Basic questions a small business owner or entrepreneur will have when they decide to incorporate

Posted on Tuesday 24 March 2009

Why Incorporate?

Why to incorporate is always the biggest question for a new business owner. The reasons are simple. If one incorporates a new business, personal assets will be separated and not affected by the business. Liability is also limited to the business owner, meaning creditors of your corporation must satisfy their claims by seizing the assets of the corporation rather than your personal assets. Other benefits of incorporation can include tax deductions for health insurance or medical expenses, and a savings on social security tax and Medicare tax.

How do I form a corporation or LLC?

Forming a corporation or LLC is not a difficult process. It can be accomplished quickly and efficiently by a professional incorporating service and even done online. The incorporation service will investigate the availability of your proposed corporate name, reserve it for you and handle all paperwork needed.

What is a Certificate of Incorporation?

A certificate of incorporation is what some states issue to your company as evidence you’re your business is a valid corporation and meets state incorporation requirements. Some states call the certificate of incorporation, articles of incorporation, but that is also the document that you file to incorporate your business.

Do I need an attorney to form a corporation or LLC?

You do not need an attorney for incorporation. Most services are knowledgeable in the legal aspects of incorporation and limited liability company (LLC). Although, should you choose to have an attorney, one can provide you with advice as your business grows, so a legal advisor is always recommended.

Does it matter which state I incorporate?

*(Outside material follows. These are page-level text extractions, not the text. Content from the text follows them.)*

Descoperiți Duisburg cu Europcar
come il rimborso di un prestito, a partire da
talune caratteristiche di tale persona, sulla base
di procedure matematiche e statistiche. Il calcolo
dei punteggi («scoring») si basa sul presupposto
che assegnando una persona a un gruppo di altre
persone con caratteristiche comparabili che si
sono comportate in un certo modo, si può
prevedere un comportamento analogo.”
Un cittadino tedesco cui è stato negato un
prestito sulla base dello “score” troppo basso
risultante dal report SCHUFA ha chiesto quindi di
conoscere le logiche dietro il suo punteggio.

It is recommended that you incorporate in the state where your office is physically located. If you incorporate in another, you may need to submit an application to qualify as a foreign corporation. This is often more of a hassle then it is worth and is not suggested.

What is an Assumed Name?

An assumed name is also called a fictitious name and is a characteristic of some state corporation laws in which a corporation can operate under more than one name. This is a convenient tool for a small business owner who sells different products but does not wish to have several corporations.

What Is a C Corporation?

The IRS classifies corporations according to how they want to be taxed. There are two types of corporations according to the IRS: “C” corporations, named after Subchapter C of the tax code, or “S” corporations, named after Subchapter S of the tax code. C corporations have their own tax identification number and pay their own taxes.

What Is an S Corporation?

S corporations are the opposite of C corporations. S corporations are sometimes called small business corporations and are taxed like a partnership, as if they were not a corporation. An S corporation passes through its losses to the shareholder’s personal tax return, and is not liable for Federal income taxes itself. The shareholders of an S corporation will pay personal income taxes based on the income of the S corporation. The S corporation shareholders will be able to personally enjoy any losses the corporation may have.